Quatre paramètres qui impactent la sucrosité dans les vins
D’où vient la sucrosité dans les vins secs ? Un panel de chercheurs a tenté de répondre à cette question lors des rendez-vous Techniloire le 28 janvier dernier. Voici ce qu’il faut en retenir.
D’où vient la sucrosité dans les vins secs ? Un panel de chercheurs a tenté de répondre à cette question lors des rendez-vous Techniloire le 28 janvier dernier. Voici ce qu’il faut en retenir.
1 La souche de levure
De récents travaux menés par l’équipe d’Axel Marchal, enseignant-chercheur à l’ISVV, ont permis de lever une partie du voile sur la contribution de l’autolyse des levures à la perception sucrée. « Nous avons créé une souche de levure mutante en supprimant le gène Hsp12, qui génère des peptides contribuant à la sucrosité du vin », expose Axel Marchal. Résultat, les vins produits à partir de la souche mutante ont été jugés moins sucrés que ceux produits à partir de la souche sauvage par un panel de dégustateurs entraînés. La souche de levure peut donc avoir un impact sur la perception sucrée.

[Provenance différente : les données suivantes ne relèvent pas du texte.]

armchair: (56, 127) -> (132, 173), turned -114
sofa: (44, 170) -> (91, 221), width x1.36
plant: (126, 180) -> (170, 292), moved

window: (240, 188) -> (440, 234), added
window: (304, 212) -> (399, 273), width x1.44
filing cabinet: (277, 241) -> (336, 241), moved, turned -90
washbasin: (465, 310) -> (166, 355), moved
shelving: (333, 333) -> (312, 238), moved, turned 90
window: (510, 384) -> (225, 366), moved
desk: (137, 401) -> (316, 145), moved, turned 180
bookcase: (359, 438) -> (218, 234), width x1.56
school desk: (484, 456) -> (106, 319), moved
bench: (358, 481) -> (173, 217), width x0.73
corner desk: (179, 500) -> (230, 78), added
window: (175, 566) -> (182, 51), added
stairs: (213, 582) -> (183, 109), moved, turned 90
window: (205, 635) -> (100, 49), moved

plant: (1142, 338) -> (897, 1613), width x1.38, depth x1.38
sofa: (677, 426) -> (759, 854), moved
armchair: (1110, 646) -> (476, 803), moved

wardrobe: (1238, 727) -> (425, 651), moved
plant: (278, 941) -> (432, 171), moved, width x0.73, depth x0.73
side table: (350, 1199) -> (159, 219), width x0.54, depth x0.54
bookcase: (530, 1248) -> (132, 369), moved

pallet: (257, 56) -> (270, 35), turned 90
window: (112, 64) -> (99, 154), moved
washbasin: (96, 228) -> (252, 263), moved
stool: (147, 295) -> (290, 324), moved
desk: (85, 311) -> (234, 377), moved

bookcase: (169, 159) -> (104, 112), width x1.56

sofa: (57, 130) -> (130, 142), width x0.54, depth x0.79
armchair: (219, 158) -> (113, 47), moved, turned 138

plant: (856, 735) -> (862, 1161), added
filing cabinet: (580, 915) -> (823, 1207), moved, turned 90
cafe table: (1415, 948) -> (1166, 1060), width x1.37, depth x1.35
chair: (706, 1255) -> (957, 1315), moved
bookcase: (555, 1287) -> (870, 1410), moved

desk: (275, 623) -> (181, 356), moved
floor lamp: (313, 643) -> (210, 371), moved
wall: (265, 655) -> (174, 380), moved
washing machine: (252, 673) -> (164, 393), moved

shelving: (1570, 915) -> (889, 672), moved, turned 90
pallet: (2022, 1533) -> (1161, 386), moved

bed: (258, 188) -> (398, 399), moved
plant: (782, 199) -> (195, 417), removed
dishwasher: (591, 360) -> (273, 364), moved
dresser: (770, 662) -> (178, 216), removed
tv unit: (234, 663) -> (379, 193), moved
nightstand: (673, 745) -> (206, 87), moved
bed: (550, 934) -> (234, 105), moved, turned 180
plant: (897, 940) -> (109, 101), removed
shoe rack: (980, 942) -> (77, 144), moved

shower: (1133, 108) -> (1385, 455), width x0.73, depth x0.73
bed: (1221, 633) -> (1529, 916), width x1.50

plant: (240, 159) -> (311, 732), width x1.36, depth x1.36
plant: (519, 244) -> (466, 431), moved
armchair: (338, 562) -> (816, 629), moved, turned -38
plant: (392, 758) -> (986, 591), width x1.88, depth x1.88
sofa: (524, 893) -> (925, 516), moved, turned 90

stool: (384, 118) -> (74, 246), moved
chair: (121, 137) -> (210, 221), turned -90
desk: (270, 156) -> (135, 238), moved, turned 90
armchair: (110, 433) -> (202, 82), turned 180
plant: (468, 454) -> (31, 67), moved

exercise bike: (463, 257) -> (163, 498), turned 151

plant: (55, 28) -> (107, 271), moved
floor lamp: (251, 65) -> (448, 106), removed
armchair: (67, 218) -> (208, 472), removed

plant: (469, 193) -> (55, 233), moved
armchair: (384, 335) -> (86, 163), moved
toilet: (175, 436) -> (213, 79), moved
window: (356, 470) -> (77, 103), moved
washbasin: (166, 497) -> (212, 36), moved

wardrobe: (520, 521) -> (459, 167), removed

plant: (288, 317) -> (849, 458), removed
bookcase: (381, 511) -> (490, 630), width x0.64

Pour autant, il est difficile de savoir si celle que l’on choisira permettra de maximiser cette saveur, la protéine Hsp12 n’étant pas un critère de sélection chez les fournisseurs de levures. « D’autres essais ont mis en évidence des différences significatives de pratiques favorisant l’autolyse des levures, comme les macérations post-fermentaires à chaud, sur la sucrosité des vins », ajoute par ailleurs l’enseignant-chercheur.
2 Le contact avec les parties solides
Toujours à l’ISVV, des expérimentations menées dans le cadre de la thèse de Blandine Crétin ont montré que les vins témoins présentaient davantage de sucrosité que les modalités épépinées. « Deux composés d’impact ont été identifiés dans les pépins, l’astilbine et l’epi-DPA-G. Leurs concentrations sont très variables d’un vin à l’autre », relate Axel Marchal. Des recherches parallèles ont mis en évidence la présence d’astilbine, parfois en teneur importante, dans la rafle. « Prudence toutefois, un pourcentage de rafles trop élevé ou une mauvaise maturité de la rafle peut favoriser l’amertume », avertit Axel Marchal. Les chercheurs ont par ailleurs étudié le rôle des remontages pendant les vinifications en rouge sur l’extraction de ces composés d’impact.
« Contrairement à ce que l’on pourrait penser, une extraction douce, à 2/3 du volume par jour jusqu’à 1 040 de densité, favorise la présence d’epi-DPA-G dans les vins », commente l’enseignant. Les chercheurs supposent qu’à force de lessiver le chapeau de marc, la molécule finirait par se refixer sur les parties solides, comme c’est par exemple le cas avec les anthocyanes. Une seconde hypothèse suggère qu’une extraction forte enrichirait le milieu en composés interagissant avec l’epi-DPA-G, réduisant sa teneur dans le milieu. Des hypothèses qui n’ont pas pu être vérifiées.
3 L’espèce de chêne lors de l’élevage
Dans le cadre de sa thèse, Delphine Winstel, en postdoctorat à l’ISVV, a prouvé que la sucrosité était indépendante de la présence de composés volatils comme la vanilline ou la whisky-lactone. « En revanche, elle est fonction des teneurs en triterpènes dans le bois, qui varient selon l’espèce de chêne. Le chêne sessile en possède davantage que le chêne pédonculé », rapporte-t-elle. Ces triterpènes appartiennent à la famille des QTT, une catégorie de molécules qui n’avait jusqu’ici jamais été mentionnée dans la littérature.
Les travaux de la chercheuse ont permis d’en identifier 23, ouvrant la voie à de nouvelles méthodes de sélection de bois pour le monde de la tonnellerie. « La composition triterpénique n’est pas modifiée par le type de chauffe. En revanche, la perception sucrée est accentuée avec la chauffe, tandis que celle de l’amertume est réduite, ce qui confirme les suppositions empiriques des tonneliers », complète Delphine Winstel. Une thèse débutée en 2021 à l’ISVV sur l’amertume des blancs secs et moelleux devrait apporter de nouveaux éclairages sur le lien entre composition moléculaire et perception sensorielle.
4 La présence d’arômes fruités
À l’ESA d’Angers, Ronan Symoneaux, chargé de recherche en évaluation sensorielle, explore le lien entre expression aromatique et perception sucrée. « Le sucre interagit avec d’autres composantes de la matrice, et très probablement avec les arômes. En analyse sensorielle, on observe clairement que les arômes fruités favorisent la perception sucrée », assure l’expert. Mais ces relations, particulièrement complexes, ne sont pour l’heure pas caractérisées au regard de la science.